Hauer war gebürtiger Wiener Neustädter. Ab 1897 besuchte er die Lehrerbildungsanstalt in seiner Geburtsstadt und unterrichtete zunächst als Musik- und Turnlehrer, bevor er, seinen Beruf aufgebend, sich ganz der Musik widmete.

ZEITTAFEL

1883
Josef Matthias Hauer, geb. 19. März, 10.45 Uhr, Wiener Neustadt, Lange Gasse 23
1888
Erste musikalische Unterweisung durch den Vater im Zitherspiel.
1889-1897
Besuch der Volks- und Bürger­schule.
1897-1902
Besuch der Lehrerbildungsan­stalt in Wiener Neustadt (Matura am 15. 7. 1902). Daselbst musikalische Ausbildung in Klavier, Orgel, Cello und Gesang. Freundschaft mit dem Stu­dienkollegen und späteren Philoso­phen Ferdinand Ebner.
1902-1904
Provisorischer Unterlehrer in Krumbach, später Lehrer in St. Pölten in Niederösterreich, erste komposito­rische Versuche.
1904
Staatliche Lehrbefähigungsprüfung.
1904-1914
Lehrer in Wiener Neustadt, rege Betätigung als Organist, Chordirigent und Cellist in einem Streichquartett. Lehramtsprüfung für den Musikunter­richt an Mittelschulen und Lehrerbil­dungsanstalten.
1907
Eheschließung mit Leopoldine Hönig. Der Ehe entstammen zwei Töchter (Martha, Elisabeth) und ein Sohn (Bruno).
1908-1912
Gesang- und Turnlehrer am Gymnasium Wiener Neustadt.
1912
Die erste veröffentlichte Komposition: op. 1, Erste Symphonie, später „No­mos in sieben Teilen“ für Klavier zu zwei und vier Händen.
1913
Uraufführung von op. 1 in St.
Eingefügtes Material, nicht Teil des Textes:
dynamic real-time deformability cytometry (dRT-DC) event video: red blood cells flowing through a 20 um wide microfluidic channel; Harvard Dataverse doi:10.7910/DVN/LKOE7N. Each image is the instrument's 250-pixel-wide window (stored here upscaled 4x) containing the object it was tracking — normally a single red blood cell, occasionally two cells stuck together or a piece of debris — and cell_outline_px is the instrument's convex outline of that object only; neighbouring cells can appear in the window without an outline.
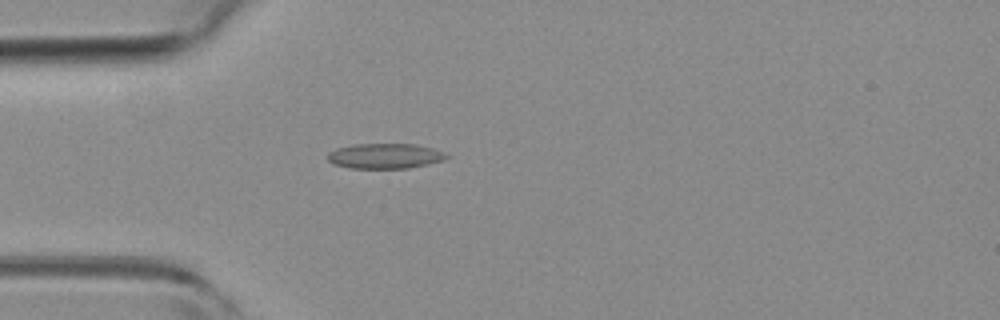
{"species": "common noctule bat (a hibernating species)", "species_latin": "Nyctalus noctula", "temperature_condition": "room temperature", "stored_images_in_passage": 3, "camera_frame_rate_fps": 3000, "um_per_image_px": 0.085, "animal": {"sex": "female", "body_mass_g": 19.3, "forearm_length_mm": 54.1}, "frame": {"image": 1, "passage_image": 3, "time_ms": 0.667, "image_size_px": [1000, 320], "cell_outline_px": [[448, 156], [444, 160], [428, 164], [408, 168], [348, 168], [332, 164], [328, 160], [328, 152], [336, 148], [356, 144], [416, 144], [432, 148], [444, 152]], "centroid_in_image_um": [32.7, 13.26], "position_along_channel_um": 52.3, "area_um2": 17.46}}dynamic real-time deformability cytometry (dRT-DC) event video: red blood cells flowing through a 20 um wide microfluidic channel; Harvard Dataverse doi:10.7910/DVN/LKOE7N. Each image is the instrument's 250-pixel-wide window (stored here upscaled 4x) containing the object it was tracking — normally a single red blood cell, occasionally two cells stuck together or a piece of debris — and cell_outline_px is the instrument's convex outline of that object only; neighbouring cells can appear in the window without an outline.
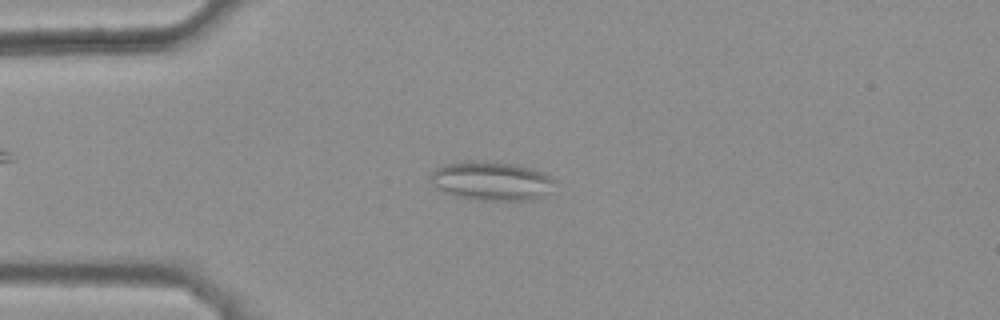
{"species": "common noctule bat (a hibernating species)", "species_latin": "Nyctalus noctula", "temperature_condition": "warm", "stored_images_in_passage": 41, "camera_frame_rate_fps": 3000, "um_per_image_px": 0.085, "animal": {"sex": "female", "body_mass_g": 25.1}, "frame": {"image": 1, "passage_image": 12, "time_ms": 3.667, "image_size_px": [1000, 320], "cell_outline_px": [[556, 180], [548, 192], [536, 200], [476, 200], [452, 196], [444, 192], [432, 180], [432, 172], [436, 168], [444, 164], [472, 160], [512, 164], [528, 168], [552, 176]], "centroid_in_image_um": [41.79, 15.39], "position_along_channel_um": 43.2, "area_um2": 27.86}}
Pölten.
1914
Zum Militärdienst einberufen.
1915
Übersiedlung nach Wien 6, Webgasse Nr. 5/18, später Schmalzhofgasse 26.
1918
Vom Militärdienst entlassen. (Woh­nung bis zu seinem Tode Wien 8, Bennogasse 2.)
1919
Nach kurzer Aufnahme der Unterr­ichtstätigkeit wegen stark angegriffe­ner Gesundheit in den Ruhestand versetzt. Begegnung mit dem Maler Johannes ltten (,,Bauhaus“). Analogie: Gegen­standslose Malerei – athematische Musik.
Zwölfteiliger Farbkreis. Entdeckung des „Zwölftongesetzes“ beim Studium eigener Werke. Die erste konsequent auf einer Zwölfton­reihe beruhende Komposition: op. 19 ,,Nomos“ für Klavier. Adaption und Ausbau der 12stufigen Notenlineatur. – Zwölftonschrift.
1920
Die Schrift „Vom Wesen des Musikalischen“ stellt den ersten theoretischen Versuch dar, die musikalischen Kom­positionen auf die Basis der gleich­schwebenden Temperatur zu stellen. Die Vorarbeiten zu dieser Schrift ge­hen noch in die Jahre der Militär­dienstzeit zurück. (Neuauflage des Buches durch Victor Sokolowski bei Musikverlag Robert Lienau, Berlin­Lichterfelde, 1966.)
1921
Entdeckung der 44 Tropen (Wendun­gen, Konstellationsgruppen). Das Sy­stem der Tropen ermöglichte erst die tiefere Einsicht in die Bewegungsge­setze des temperierten Tonsystems.
1921-1923
Hölderlin-Lieder, Klavierwerke, Kammermusik, auf dem System der Tropen basierend.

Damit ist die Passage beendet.